Model #GU2500XTPQ6, this tall tub dishwasher began making a noise while washing that became progressively worse over time. Because the unit was still functioning properly, there seemed no immediate reason for a service call, but eventually, the noise of the unit won out, and I was called in for the repair.
Dishwashers use a motor and shaft mounted impeller to recirculate water throughout the tub during a wash cycle and depending on make and model, may also be used during the drain cycle to remove the dirty water. The motor and impeller comprise the pump portion of the unit and will be be mounted vertically or horizontally to a sump located under the tub. Rotating at high RPM's, these pumps can move small amounts of water under fairly high pressures during a typical wash, resulting in clean dishes at the end of the cycle.
Many dishwashers use screens to filter the recirculated water to protect the impeller and motor from damage caused by large food particles or foreign objects that find their way into the dishwasher. Others, like this model, will use a chopper blade (see below) to help break down organic material into small particles for easy removal from the sump during the drain cycle. These screes are often the source for high pitches noises that last for seconds to several minutes as the impeller or chopper work to grind down this material until it is able to pass through the screen and out with the waste water.
Unfortunately, if the noise doesn't fade after a brief period, or continues to get worse, the most likely reason is something stuck that cannot be reduced to pass out of the sump. Or worse (more expensive), something hard that contacted the high speed impeller resulting in permanent damage to the motor shaft. Which, by the way, is what was causing the noise on this unit. Even with the motor removed from the sump assembly, the noise continued so I knew it was time to be replaced.
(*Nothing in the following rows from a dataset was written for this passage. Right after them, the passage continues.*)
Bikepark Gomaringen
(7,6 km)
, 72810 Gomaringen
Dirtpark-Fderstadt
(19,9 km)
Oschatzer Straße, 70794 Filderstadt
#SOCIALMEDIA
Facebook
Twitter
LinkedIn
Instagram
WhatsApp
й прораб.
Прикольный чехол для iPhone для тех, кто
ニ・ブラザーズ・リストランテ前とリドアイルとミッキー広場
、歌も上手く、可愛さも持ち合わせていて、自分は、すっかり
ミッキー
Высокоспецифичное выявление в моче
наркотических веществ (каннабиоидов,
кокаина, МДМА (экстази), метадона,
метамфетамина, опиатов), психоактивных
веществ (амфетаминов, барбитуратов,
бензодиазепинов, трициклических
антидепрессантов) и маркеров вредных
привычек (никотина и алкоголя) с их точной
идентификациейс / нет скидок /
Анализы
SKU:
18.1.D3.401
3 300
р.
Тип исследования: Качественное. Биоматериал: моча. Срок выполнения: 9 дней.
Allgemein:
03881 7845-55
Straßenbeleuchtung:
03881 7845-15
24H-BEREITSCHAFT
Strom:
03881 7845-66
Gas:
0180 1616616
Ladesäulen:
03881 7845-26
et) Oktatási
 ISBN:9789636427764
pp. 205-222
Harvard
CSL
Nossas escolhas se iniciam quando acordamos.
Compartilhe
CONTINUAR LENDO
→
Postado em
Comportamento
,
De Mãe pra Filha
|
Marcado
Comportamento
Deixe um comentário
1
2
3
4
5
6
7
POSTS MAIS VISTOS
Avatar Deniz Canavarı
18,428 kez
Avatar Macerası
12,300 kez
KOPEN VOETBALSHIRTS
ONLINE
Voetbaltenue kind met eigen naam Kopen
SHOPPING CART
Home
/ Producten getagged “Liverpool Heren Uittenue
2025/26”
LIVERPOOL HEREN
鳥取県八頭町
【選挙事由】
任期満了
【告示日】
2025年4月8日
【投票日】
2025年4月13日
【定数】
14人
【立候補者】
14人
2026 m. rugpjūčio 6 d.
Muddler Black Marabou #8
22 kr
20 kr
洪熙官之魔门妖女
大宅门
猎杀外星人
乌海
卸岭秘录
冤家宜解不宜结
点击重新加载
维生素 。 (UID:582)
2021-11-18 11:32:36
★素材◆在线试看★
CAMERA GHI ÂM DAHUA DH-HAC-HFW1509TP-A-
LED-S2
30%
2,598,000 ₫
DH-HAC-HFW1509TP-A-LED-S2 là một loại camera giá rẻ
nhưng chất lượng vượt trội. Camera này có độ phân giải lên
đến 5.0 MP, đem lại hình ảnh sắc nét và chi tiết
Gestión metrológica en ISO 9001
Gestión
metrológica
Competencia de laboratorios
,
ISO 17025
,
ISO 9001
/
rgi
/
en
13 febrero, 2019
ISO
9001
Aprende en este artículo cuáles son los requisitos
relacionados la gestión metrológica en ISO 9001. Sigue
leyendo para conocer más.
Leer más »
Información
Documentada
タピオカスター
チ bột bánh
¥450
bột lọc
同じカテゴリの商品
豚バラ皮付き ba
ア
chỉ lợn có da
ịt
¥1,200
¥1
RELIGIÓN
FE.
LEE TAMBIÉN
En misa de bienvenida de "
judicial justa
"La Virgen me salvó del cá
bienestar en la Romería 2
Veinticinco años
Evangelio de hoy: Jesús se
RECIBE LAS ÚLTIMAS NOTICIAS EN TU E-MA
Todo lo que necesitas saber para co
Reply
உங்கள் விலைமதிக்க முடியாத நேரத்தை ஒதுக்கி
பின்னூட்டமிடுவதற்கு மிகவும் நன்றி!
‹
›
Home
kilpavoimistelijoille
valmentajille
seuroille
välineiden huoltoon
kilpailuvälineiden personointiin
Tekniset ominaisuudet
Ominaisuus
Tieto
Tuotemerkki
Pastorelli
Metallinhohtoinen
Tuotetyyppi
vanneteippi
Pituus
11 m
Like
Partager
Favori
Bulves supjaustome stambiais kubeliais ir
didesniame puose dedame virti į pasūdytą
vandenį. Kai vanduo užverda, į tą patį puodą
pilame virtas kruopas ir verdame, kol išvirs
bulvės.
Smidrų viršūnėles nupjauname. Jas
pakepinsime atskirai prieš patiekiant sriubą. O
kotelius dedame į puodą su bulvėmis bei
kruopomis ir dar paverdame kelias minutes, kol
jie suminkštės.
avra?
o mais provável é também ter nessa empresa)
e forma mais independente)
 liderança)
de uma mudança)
The sump and pump assembly on the Whirlpool products is very easy to service without the need to pull the dishwasher out from under the counter and is often replaced as a complete pump and motor assembly. But this customer was on a tighter budget and after looking over the rest of the sump, I determined only the washer motor itself needed replacement. Removed the sump, installed a new motor, and now this dishwasher is as quiet as it has ever been.
It is important to remember that routine cleaning of filter screens and chopper assemblies along with proper scrapping of dishes prior to washing can go a long way toward preventing this kind of service call.